Work order A —
Answer these questions from the post on the Yasukuni Shrine, marking each answer (i), (ii), (iii):
(i) Which two feudal domains carried out the Meiji Restoration in large part?
(ii) Who is named as the one exception among the heads of the military houses?
(iii) In what year did Aizawa Seishisai become involved in compiling the Dai Nihon-shi?

Sunday, January 14, 2024

The Yasukuni Shrine, Meiji Oligarchy and Shinto Fascism: Then and Now

Yesterday was election day in Taiwan, and the pitch of the anti-China warmongering rhetoric from the neoliberal-neoconservative Japanese political block under the defacto leadership of Aso Taro has been conspicuous in the mass media.

In addition, a scandal surrounding the Japanese Self Defense Forces and the shrine has also just come to light, so the timing is right for this long overdue post. The headlines are full of citable evidence that enables these background factors to be synced with present developments in real time.

This blog was the first to raise, in English (or Japanese, for that matter), the attempts to exploit the Meiji Restoration by using the Japanese term “Ishin” from “Meiji Ishin” (i.e., “Meiji Restoration”) in the name of a new political party, and this post addresses topic matter along the same thematic lines. The bigger picture is that some of those with the reigns of political power currently in their grip in Japan are descendants of those that helped bring about the fall of the Tokugawa bakufu with the aid of the U.S. and UK to establish the Meiji Oligarchy (明治藩閥), and all of those parties seek to portray the Meiji Restoration as the pinnacle of Japanese history. 

I will post this in rough draft form and try to revisit it later to revise.

DEEP BACKGROUND

First, the Yasukuni Shrine was established after the Meiji Restoration to honor those that died in the battles to overthrow the Edo Bakufu (Tokugawa shogunate) and restore the emperor as sovereign after about 1,000 years of rule by military houses that were all headed by individuals related to the royal house with one exception: Toyotomi Hideyoshi.

The Meiji Restoration was carried out in large part by the two feudal domains (“han”) of Choshu and Satsuma located at the western end of the Japanese archipelago. After the U.S. opened up the country with the Black Ships, and imposed unequal treaty terms, including extraterritoriality on Japan, the UK engaged in arms smuggling and trade with Choshu and Satsuma through Hong Kong, and the U.S. provided training and support to those seeking to overthrow the government as well.

These events happened after the West failed to infiltrate and undermine the Japanese polity by employing Christianity as a Trojan Horse of sort, a typical colonial modus operandi. Oda Nobunaga had to suppress the Christians after he had initially allowed the first church (called a Christian temple) to be established in Kyoto.

The West had to make recourse to force to open the country, and eventually resorted to supporting the anti-Bakufu “loyalists” that wanted to restore the emperor as sovereign with appeal to the authority of Shinto mythology. There was a movement called sonno-joi (revere the emperor, expel the barbarians) that preceded and then spearheaded the zealot movement, which, counterintuitively had been enabled, to a certain degree, by the tolerant policies toward religion of the Bakufu, leading to divergences even within the house of Tokugawa itself. Traces of that can probably be traced back to the nationalistic Confucian school of thought that came to be known as the Mito School of Mito domain which, under the tutelage of Tokugawa Mitsukuni (https://en.wikipedia.org/wiki/Tokugawa_Mitsukuni) in the form of the Mito school of that produced a mytho-centric compilation of the  history of Japan (“Great History of Japan”), and later a document entitled “Shinron” (New Theses”) by Aizawa Seishisai. It’s expedient here to quote the Wikipedia entry on the later (https://en.wikipedia.org/wiki/Aizawa_Seishisai):

In 1799 he became involved in the compilation of the Dai Nihon-shi (Great History of Japan) being undertaken by the Mito school.

Dataset records —
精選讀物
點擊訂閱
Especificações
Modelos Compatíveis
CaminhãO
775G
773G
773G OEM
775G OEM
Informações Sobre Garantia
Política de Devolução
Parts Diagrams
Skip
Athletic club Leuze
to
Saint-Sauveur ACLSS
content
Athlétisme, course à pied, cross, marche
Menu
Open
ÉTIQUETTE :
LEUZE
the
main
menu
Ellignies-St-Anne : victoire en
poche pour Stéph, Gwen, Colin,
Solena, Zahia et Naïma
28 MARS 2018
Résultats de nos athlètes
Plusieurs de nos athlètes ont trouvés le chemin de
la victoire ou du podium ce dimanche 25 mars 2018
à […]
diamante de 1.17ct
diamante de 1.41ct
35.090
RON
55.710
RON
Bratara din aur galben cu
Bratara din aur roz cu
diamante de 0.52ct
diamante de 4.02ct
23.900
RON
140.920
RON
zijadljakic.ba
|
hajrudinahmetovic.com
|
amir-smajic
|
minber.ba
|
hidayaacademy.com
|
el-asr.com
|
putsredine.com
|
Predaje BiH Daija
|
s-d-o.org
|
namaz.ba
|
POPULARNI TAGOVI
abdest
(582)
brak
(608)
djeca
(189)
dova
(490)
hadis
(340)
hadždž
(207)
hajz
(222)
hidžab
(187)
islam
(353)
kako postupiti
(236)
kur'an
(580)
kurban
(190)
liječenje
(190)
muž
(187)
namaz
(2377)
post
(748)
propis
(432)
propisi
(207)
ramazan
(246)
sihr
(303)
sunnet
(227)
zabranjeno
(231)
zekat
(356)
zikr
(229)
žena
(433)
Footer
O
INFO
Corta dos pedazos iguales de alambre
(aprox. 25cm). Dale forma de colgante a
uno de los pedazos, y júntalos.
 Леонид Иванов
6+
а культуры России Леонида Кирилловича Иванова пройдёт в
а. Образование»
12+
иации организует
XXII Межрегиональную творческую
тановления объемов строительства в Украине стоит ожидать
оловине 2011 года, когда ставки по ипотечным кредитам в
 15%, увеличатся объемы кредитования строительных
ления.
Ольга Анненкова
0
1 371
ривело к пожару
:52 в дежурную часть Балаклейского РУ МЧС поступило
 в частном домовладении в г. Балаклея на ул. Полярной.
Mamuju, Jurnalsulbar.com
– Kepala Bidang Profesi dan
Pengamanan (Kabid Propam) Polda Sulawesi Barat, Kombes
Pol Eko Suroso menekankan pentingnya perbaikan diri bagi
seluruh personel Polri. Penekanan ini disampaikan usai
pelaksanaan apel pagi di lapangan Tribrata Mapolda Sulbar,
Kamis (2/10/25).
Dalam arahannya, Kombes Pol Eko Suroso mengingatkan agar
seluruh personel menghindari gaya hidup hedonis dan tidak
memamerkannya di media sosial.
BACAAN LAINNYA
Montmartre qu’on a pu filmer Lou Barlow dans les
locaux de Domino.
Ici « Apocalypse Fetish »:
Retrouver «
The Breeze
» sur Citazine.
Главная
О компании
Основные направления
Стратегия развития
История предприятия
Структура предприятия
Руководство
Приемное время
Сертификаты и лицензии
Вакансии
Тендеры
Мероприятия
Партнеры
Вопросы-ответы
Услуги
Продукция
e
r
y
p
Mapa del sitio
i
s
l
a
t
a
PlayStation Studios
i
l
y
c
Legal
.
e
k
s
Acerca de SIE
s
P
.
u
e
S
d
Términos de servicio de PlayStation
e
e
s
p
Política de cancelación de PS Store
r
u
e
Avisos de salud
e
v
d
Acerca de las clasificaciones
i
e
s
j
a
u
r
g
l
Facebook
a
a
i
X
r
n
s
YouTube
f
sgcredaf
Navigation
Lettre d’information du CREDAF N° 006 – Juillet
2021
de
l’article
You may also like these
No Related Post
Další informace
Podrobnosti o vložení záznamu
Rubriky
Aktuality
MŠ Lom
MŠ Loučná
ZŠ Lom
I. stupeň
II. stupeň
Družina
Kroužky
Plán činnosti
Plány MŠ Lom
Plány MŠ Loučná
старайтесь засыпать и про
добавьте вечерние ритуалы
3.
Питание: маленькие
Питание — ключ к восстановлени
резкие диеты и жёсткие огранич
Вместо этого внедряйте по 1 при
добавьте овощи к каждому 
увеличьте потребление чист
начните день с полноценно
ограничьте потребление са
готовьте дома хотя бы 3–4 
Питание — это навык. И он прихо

Work order B — Show each line of the entries above that contains the word "victoire".

Response A —
(i) Choshu and Satsuma
(ii) Toyotomi Hideyoshi
(iii) 1799

Response B —
Ellignies-St-Anne : victoire en
la victoire ou du podium ce dimanche 25 mars 2018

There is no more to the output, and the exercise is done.